Fräulein Smedby reichte ihr Glas, und Ringe füllte es bis zum Rande. Um sein eigenes Glas bekümmerte er sich nicht.

»Ich denke gerade über eine Sache nach, der ich vorher keine besondere Aufmerksamkeit geschenkt habe«, fuhr Fräulein Smedby fort. »Der Mann, mit dem ich im Embassy tanzte, hat sich mir nicht einmal vorgestellt, und als ich ihn während des Tanzens fragte, wie er eigentlich heiße, antwortete er lachend: ›Nenne mich Charlie, kleine Maus, so sagen alle schönen Mädchen.‹ Ein solcher Stiesel, was, eine anständige junge Dame so zu behandeln, als ob man ein Straßenmädel wäre. Aber dem hab ich's gegeben, das können Sie glauben. Mit dem habe ich den ganzen Abend nicht wieder getanzt. Greta Smedby läßt sich nicht von dem ersten besten Flegel in einem Nachtklub beleidigen, auch wenn er noch soviel Geld hat.«

»Charlie hieß er, sagten Sie? Das ist interessant.« Ringe streifte die Asche von der Zigarette.

»Ja, und das Ulkigste ist, daß ich ein paar Tage später wieder den Namen hörte. Ich saß hier, wo ich jetzt sitze, und trank mit einem Herrn Sekt. Genau so wie jetzt«, sagte Fräulein Smedby.

»Und da –?«

»Da hörte ich nebenan diesen Namen nennen.« Sie wies mit dem Daumen auf die Wand. »Sie pflegte hier und da Herrenbesuch zu haben. Und das Haus ist ziemlich hellhörig. Man darf nicht allzulaut sprechen.«

»Aha, Ihr Charlie kannte also Frau Save?« fragte Ringe und versuchte so uninteressiert wie möglich auszusehen. Aber innerlich zersprang er fast vor Freude. Die Sache war klar. Charlie Smith hatte Frau Save gekannt.

»Darf ich mir erlauben, noch etwas Sekt nachzufüllen?« Ringe wartete die Antwort nicht erst ab, sondern goß Fräulein Smedbys Glas wieder voll. »Na, worüber wurde denn nebenan gesprochen?«

»Das weiß ich nicht, denn ich habe nicht viel gehört«, antwortete Fräulein Smedby. »Aber die Herrschaften schienen uneinig geworden zu sein. Es geschah übrigens öfter, daß man nebenan Zank hörte. Sie hatte verschiedene Herrenbekanntschaften. Aber auf jeden Fall, den Abend, als Charlie bei ihr war, saß ich hier mit dem Grafen … hm« – Fräulein Smedby hüstelte leicht – »keine Namen nach elf Uhr« – und trank von ihrem Sekt, »und da hörte ich sie schreien: ›Charlie, du weißt, daß ich die Papiere habe, vergiß nicht, daß du verheiratet bist!‹ Eine Minute später hörten der Graf und ich, wie draußen eine Tür zugeschlagen wurde, und dann Schritte auf der Treppe. Anscheinend war es Charlie, der sich verzog.«

»Wie spät war es denn, als Charlie ging?« fragte Ringe.

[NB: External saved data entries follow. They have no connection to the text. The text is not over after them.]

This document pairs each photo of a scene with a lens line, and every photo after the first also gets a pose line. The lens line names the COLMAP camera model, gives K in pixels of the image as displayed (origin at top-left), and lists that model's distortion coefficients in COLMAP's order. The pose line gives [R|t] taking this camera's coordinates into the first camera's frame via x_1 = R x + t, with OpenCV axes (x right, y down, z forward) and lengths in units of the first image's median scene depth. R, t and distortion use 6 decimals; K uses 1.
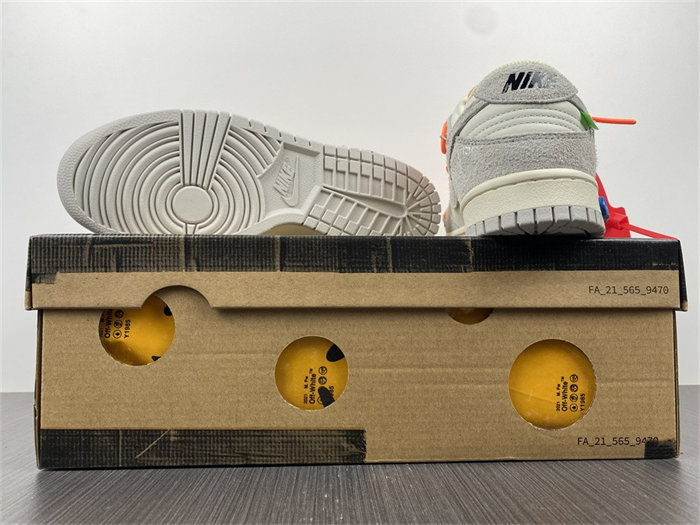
lens RADIAL K [[532.1, 0, 352.0], [0, 532.1, 266.2], [0, 0, 1]] dist [0.005691, -0.025718]
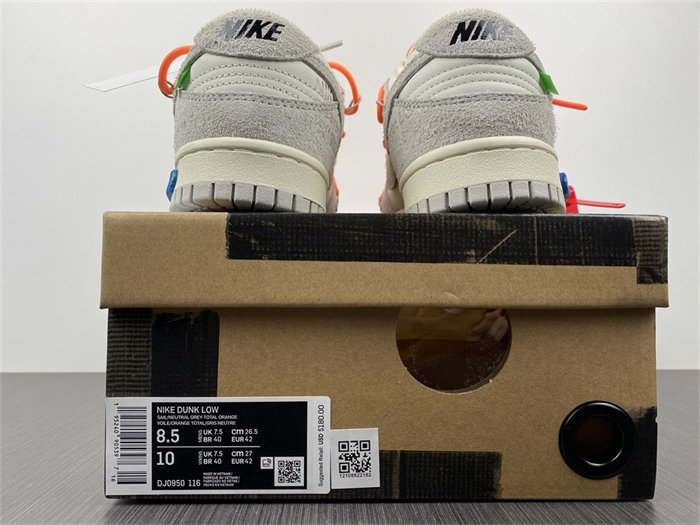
lens RADIAL K [[532.1, 0, 349.4], [0, 532.1, 259.9], [0, 0, 1]] dist [0.005691, -0.025718]
pose [[0.993383, -0.001976, 0.114831, 0.031367], [0.000421, 0.999908, 0.013565, -0.000734], [-0.114847, -0.013427, 0.993292, 0.196201]]
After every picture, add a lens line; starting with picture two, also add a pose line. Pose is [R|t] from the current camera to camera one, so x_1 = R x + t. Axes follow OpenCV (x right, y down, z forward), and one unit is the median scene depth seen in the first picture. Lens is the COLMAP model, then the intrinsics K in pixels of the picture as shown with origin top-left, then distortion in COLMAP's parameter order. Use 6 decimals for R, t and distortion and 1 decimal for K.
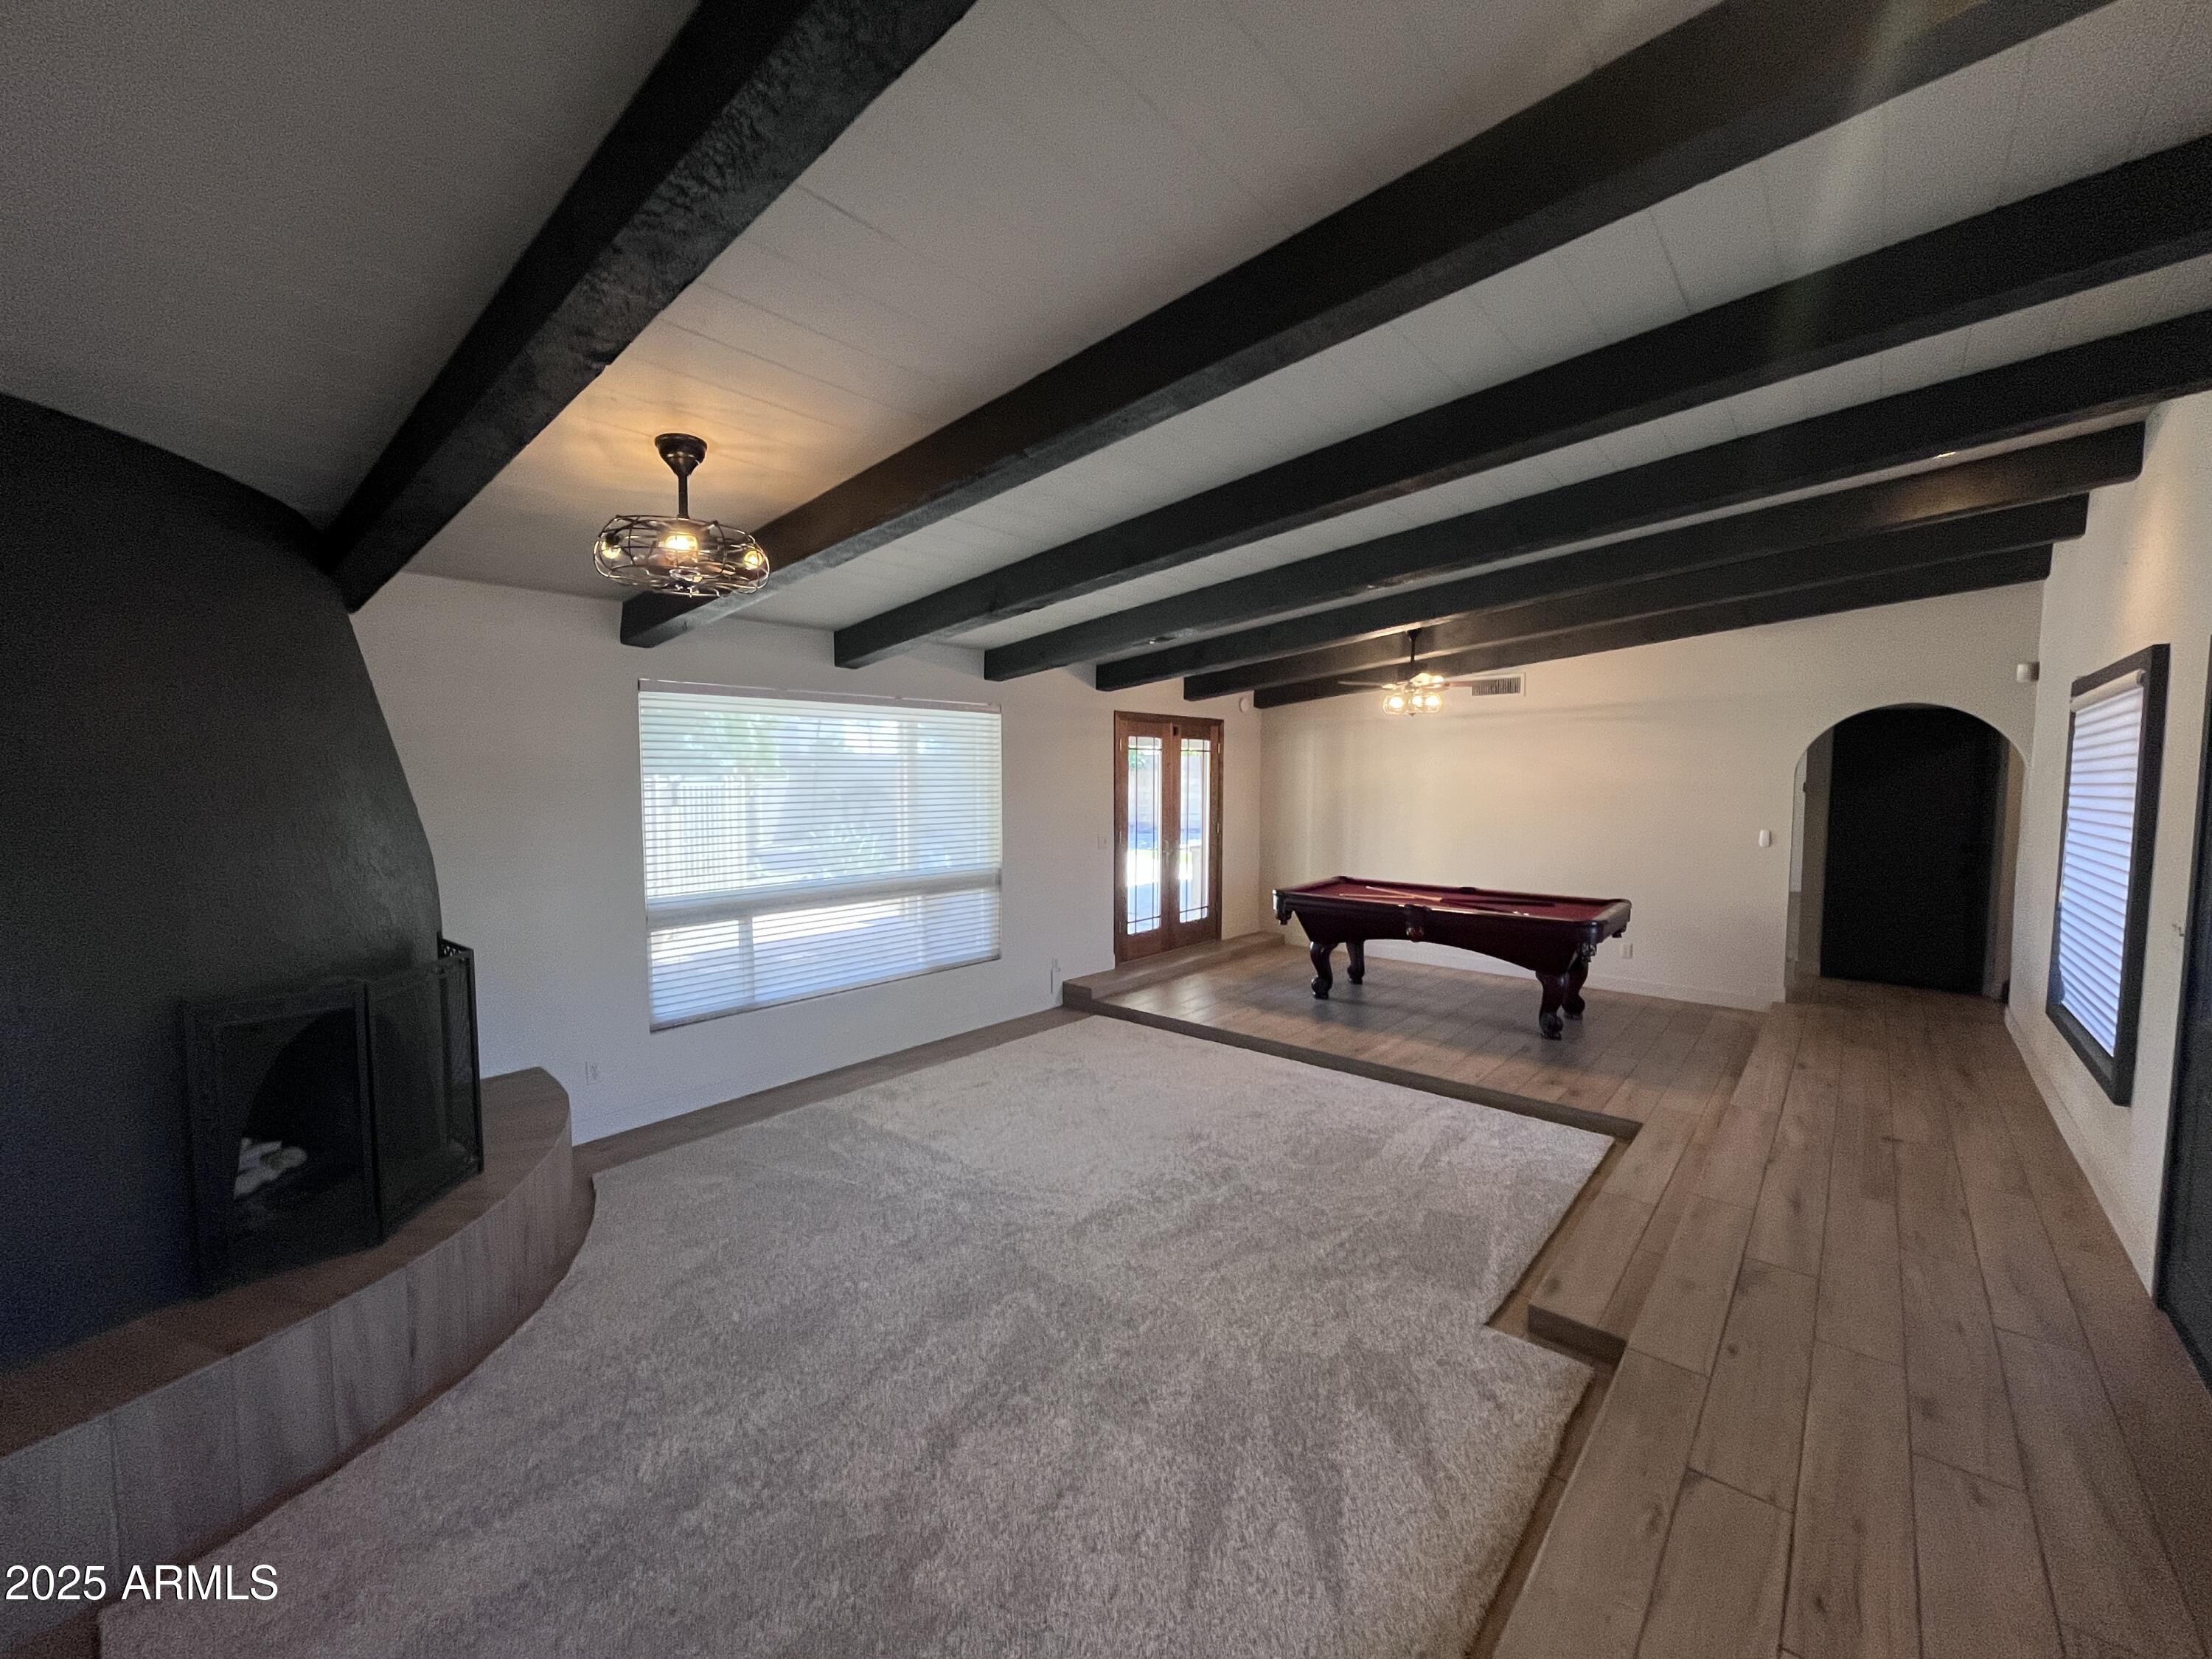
lens RADIAL K [[896.8, 0, 1118.5], [0, 896.8, 831.5], [0, 0, 1]] dist [-0.004235, -0.000410]
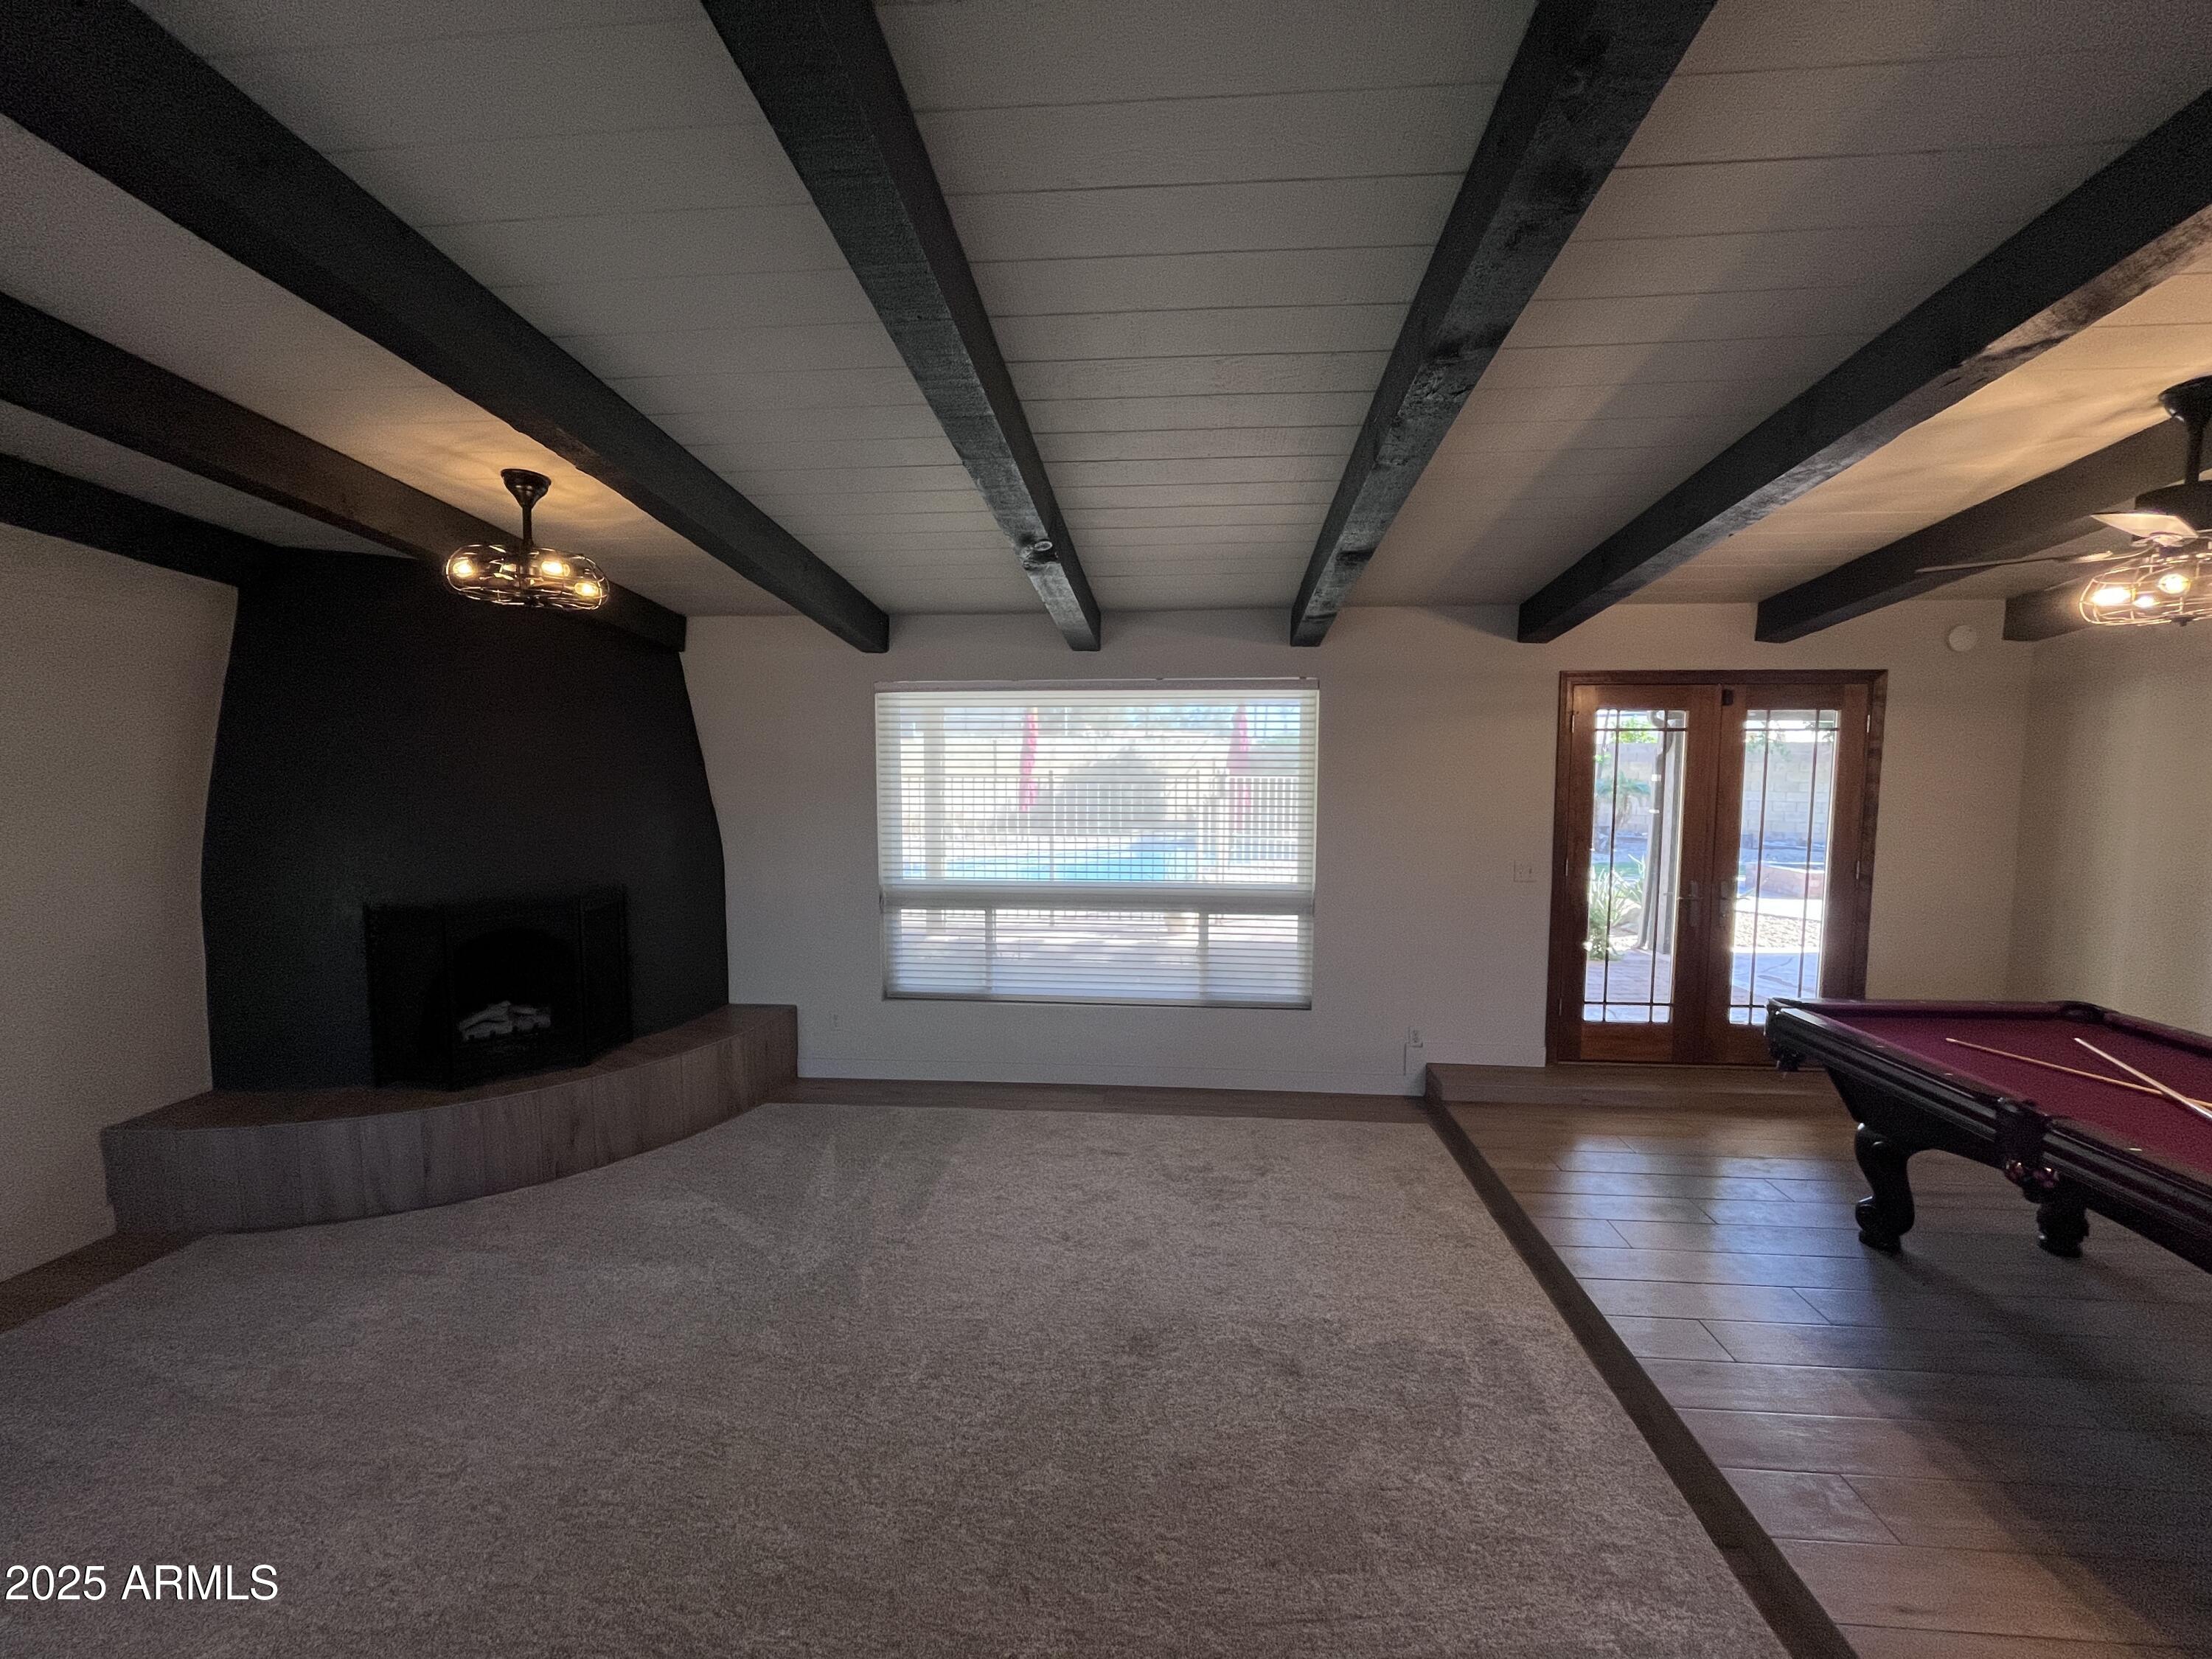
lens RADIAL K [[896.8, 0, 1107.6], [0, 896.8, 833.4], [0, 0, 1]] dist [-0.004235, -0.000410]
pose [[0.577481, 0.065122, -0.813803, 0.423948], [-0.055305, 0.997644, 0.040588, -0.033173], [0.814529, 0.021569, 0.579722, 0.456090]]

»Das kann ich Ihnen genau sagen, denn der Graf schaute gerade auf seine Armbanduhr. Es war zwanzig Minuten nach elf«, antwortete Fräulein Smedby. »Der Graf ging ein paar Minuten später, denn er wollte noch vor Schluß im Anglais sein, wo eine Gesellschaft saß und auf ihn wartete. Auf den Tag kann ich mich allerdings nicht besinnen, aber es muß Ende vorigen Monats gewesen sein.«

»Haben Sie das der Polizei auch erzählt, Fräulein Smedby?«

»Nein, das habe ich nicht getan«, antwortete die junge Dame. »Das geschah ja ein paar Tage vor dem Mord, und wenn es sich um einen feinen Herrn handelt, der bei ihr war, so will ich ihn doch nicht in Unannehmlichkeiten verwickeln. Jetzt, da Sie kommen und nach Charlie fragen, ist das natürlich eine andere Sache. Denn nach Ihrer Beschreibung kann es sich um keinen andern als um diesen Affen vom Nachtklub handeln. Aber ob das derselbe Charlie war, der bei ihr nebenan war, das weiß ich natürlich nicht.«

»Lassen Sie mich Ihnen recht herzlich danken, Fräulein Smedby«, sagte Ringe und erhob sich. »Ihre Mitteilungen waren äußerst wertvoll, und Sie werden sicher noch etwas Gutes von dieser Champagnerstunde haben.«

»Wenn auch nichts anderes, so doch auf jeden Fall einen Kater morgen«, erwiderte die junge Dame und lachte. »Aber es freut mich, daß ich Ihnen behilflich sein konnte.«

Ringe verabschiedete sich und ging die Treppen hinunter.

Als er auf die Straße kam, blieb er einen Augenblick stehen und sog mit tiefen Zügen die milde Abendluft in die Lungen.

»Charlie Smith und Gunhild Maria Save Mann und Frau?« kombinierte er halblaut. »Dann ist das Motiv ja klar. Williams hatte recht. Das war kein Lustmord. Ich werde ihn sofort anrufen.«

Ringe ging zum nächsten Fernsprechautomaten.

Ein langes Gespräch wurde auf Englisch geführt.